Source data:
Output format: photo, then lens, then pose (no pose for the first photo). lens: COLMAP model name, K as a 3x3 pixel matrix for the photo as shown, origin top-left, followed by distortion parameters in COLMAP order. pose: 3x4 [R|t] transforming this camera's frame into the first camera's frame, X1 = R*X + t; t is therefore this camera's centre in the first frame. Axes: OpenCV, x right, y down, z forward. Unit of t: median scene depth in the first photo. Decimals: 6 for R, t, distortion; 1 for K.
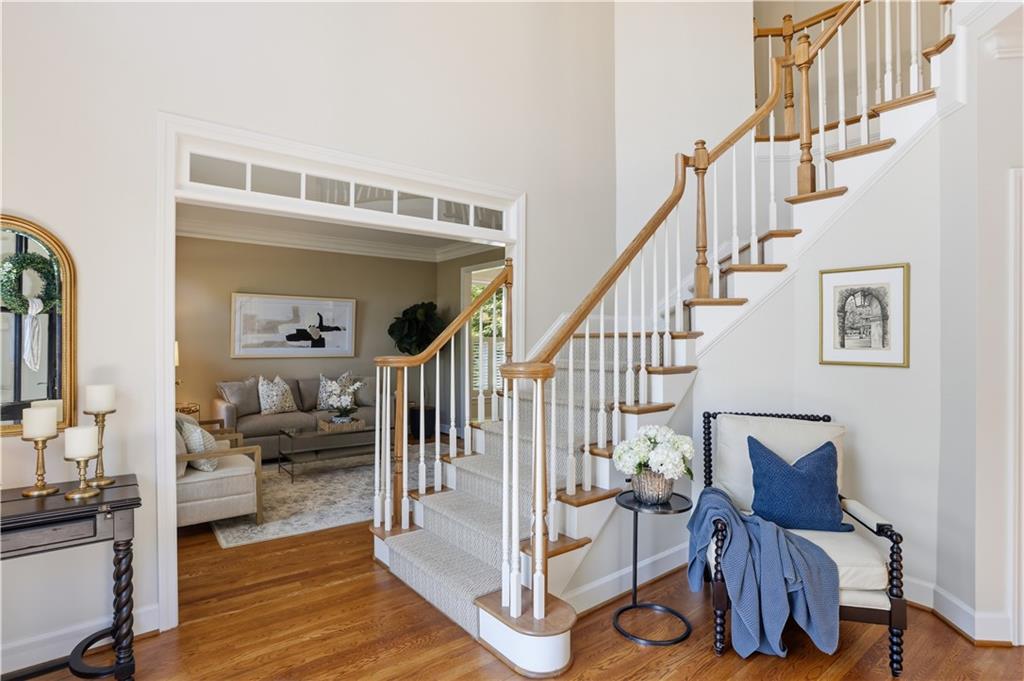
lens RADIAL K [[520.8, 0, 512.0], [0, 520.8, 340.5], [0, 0, 1]] dist [-0.076795, 0.029651]
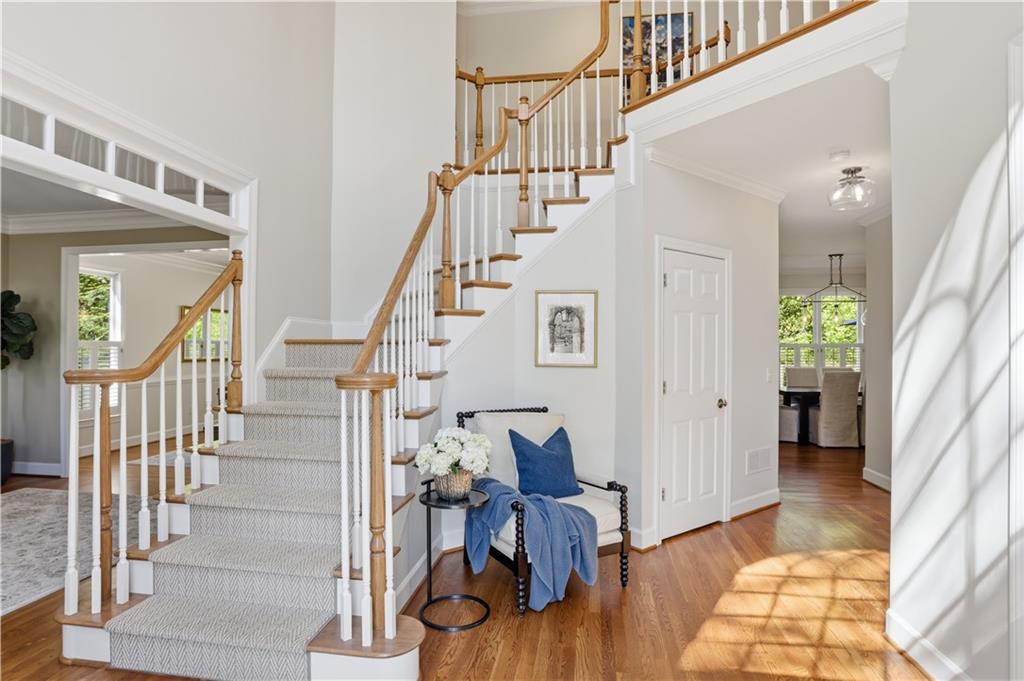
lens RADIAL K [[534.4, 0, 512.0], [0, 534.4, 340.5], [0, 0, 1]] dist [-0.087794, 0.034019]
pose [[0.729826, 0.006478, 0.683603, -0.299795], [-0.001326, 0.999967, -0.008061, -0.005299], [-0.683632, 0.004977, 0.729810, 0.083337]]
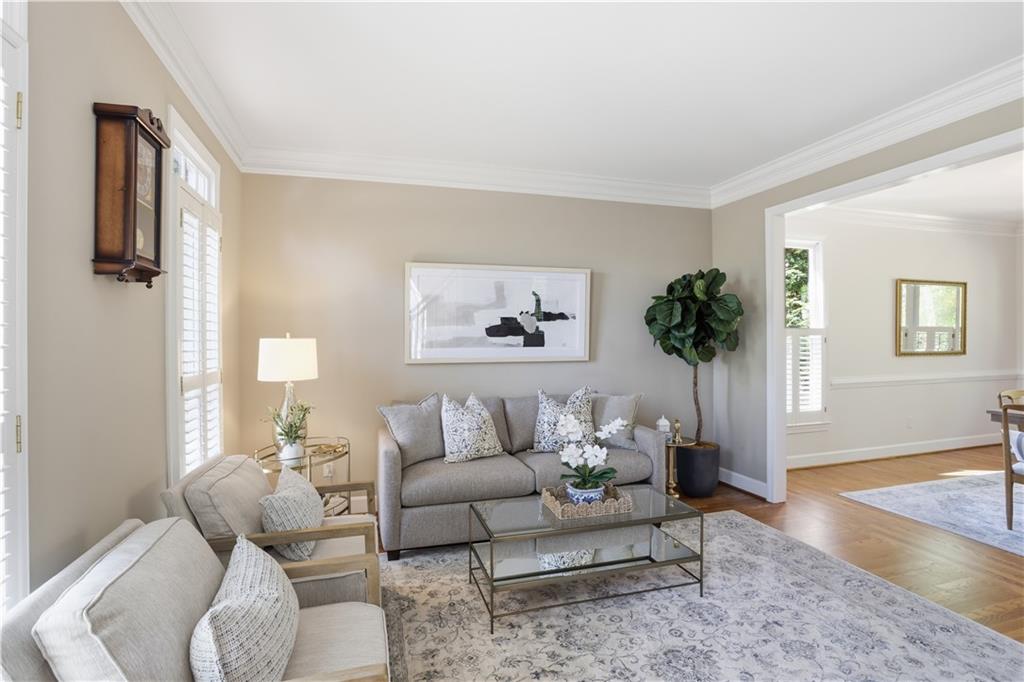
lens RADIAL K [[520.8, 0, 512.0], [0, 520.8, 341.0], [0, 0, 1]] dist [-0.076795, 0.029651]
pose [[0.928427, -0.004033, -0.371492, -0.363611], [0.007825, 0.999932, 0.008701, 0.002128], [0.371432, -0.010985, 0.928395, 0.883006]]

Goal of the exercise:
Rewrite the rows above with "top-left" replaced by "upper-left" and all other text left unchanged. Omit the pictures from your answer.

Task result:
Output format: photo, then lens, then pose (no pose for the first photo). lens: COLMAP model name, K as a 3x3 pixel matrix for the photo as shown, origin upper-left, followed by distortion parameters in COLMAP order. pose: 3x4 [R|t] transforming this camera's frame into the first camera's frame, X1 = R*X + t; t is therefore this camera's centre in the first frame. Axes: OpenCV, x right, y down, z forward. Unit of t: median scene depth in the first photo. Decimals: 6 for R, t, distortion; 1 for K.
lens RADIAL K [[520.8, 0, 512.0], [0, 520.8, 340.5], [0, 0, 1]] dist [-0.076795, 0.029651]
lens RADIAL K [[534.4, 0, 512.0], [0, 534.4, 340.5], [0, 0, 1]] dist [-0.087794, 0.034019]
pose [[0.729826, 0.006478, 0.683603, -0.299795], [-0.001326, 0.999967, -0.008061, -0.005299], [-0.683632, 0.004977, 0.729810, 0.083337]]
lens RADIAL K [[520.8, 0, 512.0], [0, 520.8, 341.0], [0, 0, 1]] dist [-0.076795, 0.029651]
pose [[0.928427, -0.004033, -0.371492, -0.363611], [0.007825, 0.999932, 0.008701, 0.002128], [0.371432, -0.010985, 0.928395, 0.883006]]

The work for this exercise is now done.